Plain-text engineering files
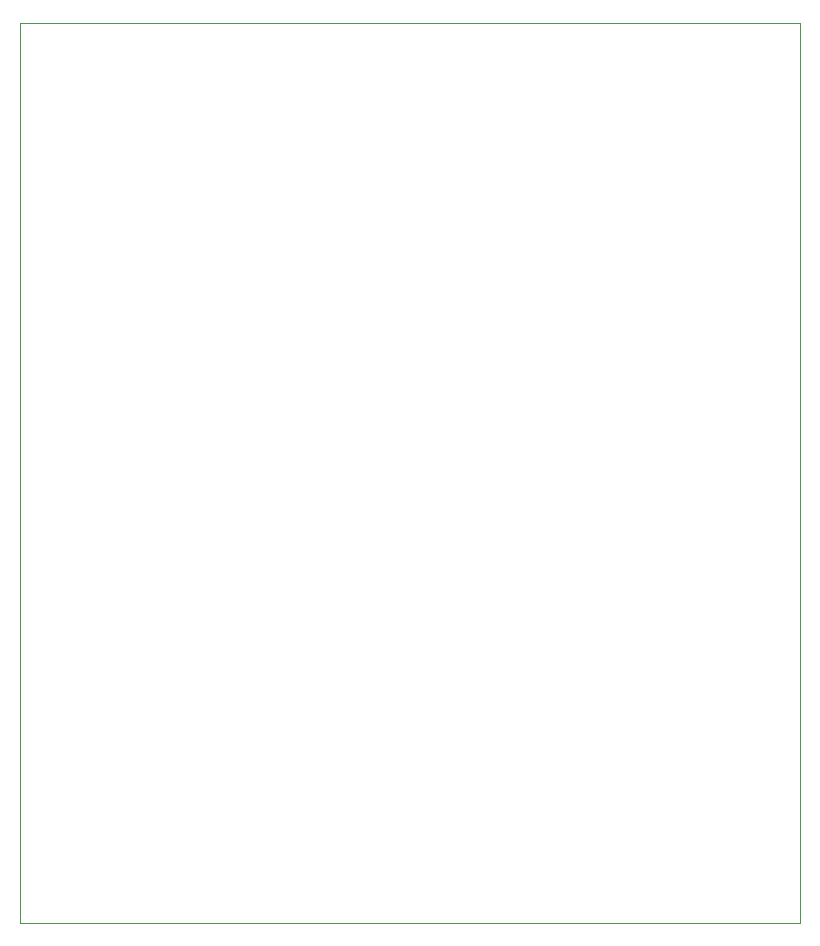
<source format=gm1>
G04 #@! TF.GenerationSoftware,KiCad,Pcbnew,7.0.1-3b83917a11~172~ubuntu20.04.1*
G04 #@! TF.CreationDate,2023-04-20T11:00:22+02:00*
G04 #@! TF.ProjectId,aware,61776172-652e-46b6-9963-61645f706362,rev?*
G04 #@! TF.SameCoordinates,Original*
G04 #@! TF.FileFunction,Profile,NP*
%FSLAX46Y46*%
G04 Gerber Fmt 4.6, Leading zero omitted, Abs format (unit mm)*
G04 Created by KiCad (PCBNEW 7.0.1-3b83917a11~172~ubuntu20.04.1) date 2023-04-20 11:00:22*
%MOMM*%
%LPD*%
G01*
G04 APERTURE LIST*
G04 #@! TA.AperFunction,Profile*
%ADD10C,0.100000*%
G04 #@! TD*
G04 APERTURE END LIST*
D10*
X97155000Y-31115000D02*
X163195000Y-31115000D01*
X163195000Y-107315000D01*
X97155000Y-107315000D01*
X97155000Y-31115000D01*
M02*

</source>
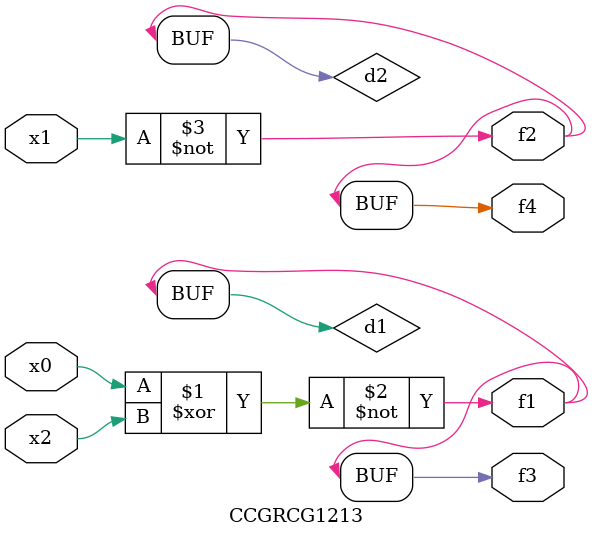
<source format=v>
module CCGRCG1213(
	input x0, x1, x2,
	output f1, f2, f3, f4
);

	wire d1, d2, d3;

	xnor (d1, x0, x2);
	nand (d2, x1);
	nor (d3, x1, x2);
	assign f1 = d1;
	assign f2 = d2;
	assign f3 = d1;
	assign f4 = d2;
endmodule

</source>
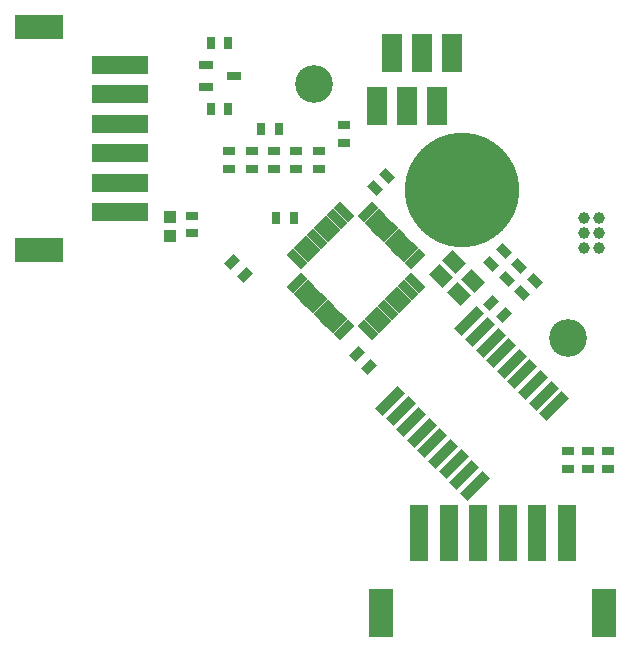
<source format=gbs>
G04 Layer_Color=16711935*
%FSAX25Y25*%
%MOIN*%
G70*
G01*
G75*
%ADD49C,0.12611*%
%ADD50C,0.38202*%
%ADD51R,0.04343X0.03162*%
%ADD52R,0.03950X0.03950*%
%ADD53R,0.06706X0.12611*%
%ADD54C,0.03898*%
G04:AMPARAMS|DCode=55|XSize=63.12mil|YSize=51.31mil|CornerRadius=0mil|HoleSize=0mil|Usage=FLASHONLY|Rotation=135.000|XOffset=0mil|YOffset=0mil|HoleType=Round|Shape=Rectangle|*
%AMROTATEDRECTD55*
4,1,4,0.04046,-0.00418,0.00418,-0.04046,-0.04046,0.00418,-0.00418,0.04046,0.04046,-0.00418,0.0*
%
%ADD55ROTATEDRECTD55*%

%ADD56R,0.04737X0.03162*%
%ADD57R,0.03162X0.04343*%
G04:AMPARAMS|DCode=58|XSize=31.62mil|YSize=43.43mil|CornerRadius=0mil|HoleSize=0mil|Usage=FLASHONLY|Rotation=45.000|XOffset=0mil|YOffset=0mil|HoleType=Round|Shape=Rectangle|*
%AMROTATEDRECTD58*
4,1,4,0.00418,-0.02654,-0.02654,0.00418,-0.00418,0.02654,0.02654,-0.00418,0.00418,-0.02654,0.0*
%
%ADD58ROTATEDRECTD58*%

G04:AMPARAMS|DCode=59|XSize=31.62mil|YSize=43.43mil|CornerRadius=0mil|HoleSize=0mil|Usage=FLASHONLY|Rotation=135.000|XOffset=0mil|YOffset=0mil|HoleType=Round|Shape=Rectangle|*
%AMROTATEDRECTD59*
4,1,4,0.02654,0.00418,-0.00418,-0.02654,-0.02654,-0.00418,0.00418,0.02654,0.02654,0.00418,0.0*
%
%ADD59ROTATEDRECTD59*%

%ADD60R,0.16154X0.07887*%
%ADD61R,0.18517X0.05918*%
%ADD62R,0.07887X0.16154*%
%ADD63R,0.05918X0.18517*%
G04:AMPARAMS|DCode=64|XSize=29.65mil|YSize=67.06mil|CornerRadius=0mil|HoleSize=0mil|Usage=FLASHONLY|Rotation=225.000|XOffset=0mil|YOffset=0mil|HoleType=Round|Shape=Rectangle|*
%AMROTATEDRECTD64*
4,1,4,-0.01322,0.03419,0.03419,-0.01322,0.01322,-0.03419,-0.03419,0.01322,-0.01322,0.03419,0.0*
%
%ADD64ROTATEDRECTD64*%

G04:AMPARAMS|DCode=65|XSize=29.65mil|YSize=67.06mil|CornerRadius=0mil|HoleSize=0mil|Usage=FLASHONLY|Rotation=135.000|XOffset=0mil|YOffset=0mil|HoleType=Round|Shape=Rectangle|*
%AMROTATEDRECTD65*
4,1,4,0.03419,0.01322,-0.01322,-0.03419,-0.03419,-0.01322,0.01322,0.03419,0.03419,0.01322,0.0*
%
%ADD65ROTATEDRECTD65*%

G04:AMPARAMS|DCode=66|XSize=35.56mil|YSize=106.42mil|CornerRadius=0mil|HoleSize=0mil|Usage=FLASHONLY|Rotation=135.000|XOffset=0mil|YOffset=0mil|HoleType=Round|Shape=Rectangle|*
%AMROTATEDRECTD66*
4,1,4,0.05020,0.02506,-0.02506,-0.05020,-0.05020,-0.02506,0.02506,0.05020,0.05020,0.02506,0.0*
%
%ADD66ROTATEDRECTD66*%

D49*
X0200248Y0178921D02*
D03*
X0115602Y0263567D02*
D03*
D50*
X0164815Y0228134D02*
D03*
D51*
X0074854Y0213764D02*
D03*
Y0219669D02*
D03*
X0125445Y0249984D02*
D03*
Y0244079D02*
D03*
X0206744Y0135417D02*
D03*
Y0141323D02*
D03*
X0109500Y0241323D02*
D03*
Y0235417D02*
D03*
X0087256Y0235417D02*
D03*
Y0241323D02*
D03*
X0094736Y0235417D02*
D03*
Y0241323D02*
D03*
X0200051Y0141323D02*
D03*
Y0135417D02*
D03*
X0213437Y0141323D02*
D03*
Y0135417D02*
D03*
X0116980Y0235417D02*
D03*
Y0241323D02*
D03*
X0102216Y0235417D02*
D03*
Y0241323D02*
D03*
D52*
X0067571Y0219276D02*
D03*
Y0212976D02*
D03*
D53*
X0141429Y0274000D02*
D03*
X0156429Y0256283D02*
D03*
X0146429D02*
D03*
X0136429D02*
D03*
X0161429Y0274000D02*
D03*
X0151429D02*
D03*
D54*
X0210366Y0208842D02*
D03*
X0205366D02*
D03*
Y0213843D02*
D03*
X0210366D02*
D03*
X0205366Y0218843D02*
D03*
X0210366D02*
D03*
D55*
X0162208Y0204093D02*
D03*
X0163879Y0193514D02*
D03*
X0168333Y0197968D02*
D03*
X0157754Y0199638D02*
D03*
D56*
X0088831Y0266323D02*
D03*
X0079382Y0270063D02*
D03*
Y0262583D02*
D03*
D57*
X0086862Y0255102D02*
D03*
X0080957D02*
D03*
X0086862Y0277346D02*
D03*
X0080957D02*
D03*
X0103791Y0248606D02*
D03*
X0097886D02*
D03*
X0102807Y0219079D02*
D03*
X0108713D02*
D03*
D58*
X0179656Y0198684D02*
D03*
X0183832Y0202859D02*
D03*
X0184774Y0193762D02*
D03*
X0188950Y0197938D02*
D03*
X0135758Y0228802D02*
D03*
X0139934Y0232978D02*
D03*
X0178714Y0207781D02*
D03*
X0174538Y0203605D02*
D03*
D59*
X0133832Y0169353D02*
D03*
X0129656Y0173529D02*
D03*
X0088121Y0204238D02*
D03*
X0092297Y0200062D02*
D03*
X0178714Y0186479D02*
D03*
X0174538Y0190655D02*
D03*
D60*
X0023870Y0208252D02*
D03*
Y0282661D02*
D03*
D61*
X0050642Y0220850D02*
D03*
Y0230693D02*
D03*
Y0240535D02*
D03*
Y0250378D02*
D03*
Y0260220D02*
D03*
Y0270063D02*
D03*
D62*
X0212256Y0087189D02*
D03*
X0137846D02*
D03*
D63*
X0199657Y0113961D02*
D03*
X0189815D02*
D03*
X0179972D02*
D03*
X0170130D02*
D03*
X0160287D02*
D03*
X0150445D02*
D03*
D64*
X0125345Y0220792D02*
D03*
X0123118Y0218565D02*
D03*
X0120891Y0216337D02*
D03*
X0118664Y0214110D02*
D03*
X0116437Y0211883D02*
D03*
X0114210Y0209656D02*
D03*
X0111983Y0207429D02*
D03*
X0109756Y0205202D02*
D03*
X0133419Y0181539D02*
D03*
X0135646Y0183766D02*
D03*
X0137873Y0185993D02*
D03*
X0140100Y0188220D02*
D03*
X0142327Y0190447D02*
D03*
X0144554Y0192675D02*
D03*
X0146781Y0194902D02*
D03*
X0149008Y0197129D02*
D03*
D65*
X0109756D02*
D03*
X0111983Y0194902D02*
D03*
X0114210Y0192675D02*
D03*
X0116437Y0190447D02*
D03*
X0118664Y0188220D02*
D03*
X0120891Y0185993D02*
D03*
X0123118Y0183766D02*
D03*
X0125345Y0181539D02*
D03*
X0149008Y0205202D02*
D03*
X0146781Y0207429D02*
D03*
X0144554Y0209656D02*
D03*
X0142327Y0211883D02*
D03*
X0140100Y0214110D02*
D03*
X0137873Y0216337D02*
D03*
X0135646Y0218565D02*
D03*
X0133419Y0220792D02*
D03*
D66*
X0169080Y0129705D02*
D03*
X0165545Y0133241D02*
D03*
X0162009Y0136776D02*
D03*
X0158474Y0140312D02*
D03*
X0154938Y0143847D02*
D03*
X0151402Y0147383D02*
D03*
X0147867Y0150918D02*
D03*
X0144331Y0154454D02*
D03*
X0140796Y0157990D02*
D03*
X0195527Y0156152D02*
D03*
X0191991Y0159688D02*
D03*
X0188456Y0163223D02*
D03*
X0184920Y0166759D02*
D03*
X0181385Y0170294D02*
D03*
X0177849Y0173830D02*
D03*
X0174314Y0177365D02*
D03*
X0170778Y0180901D02*
D03*
X0167243Y0184436D02*
D03*
M02*

</source>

▶ [TASK TO CARRY OUT] Write out exactly those lines of the records above that lie from the one with "X0174314Y0177365D02*" through the last line, including both.

▶ [RESULT]
X0174314Y0177365D02*
D03*
X0170778Y0180901D02*
D03*
X0167243Y0184436D02*
D03*
M02*

</source>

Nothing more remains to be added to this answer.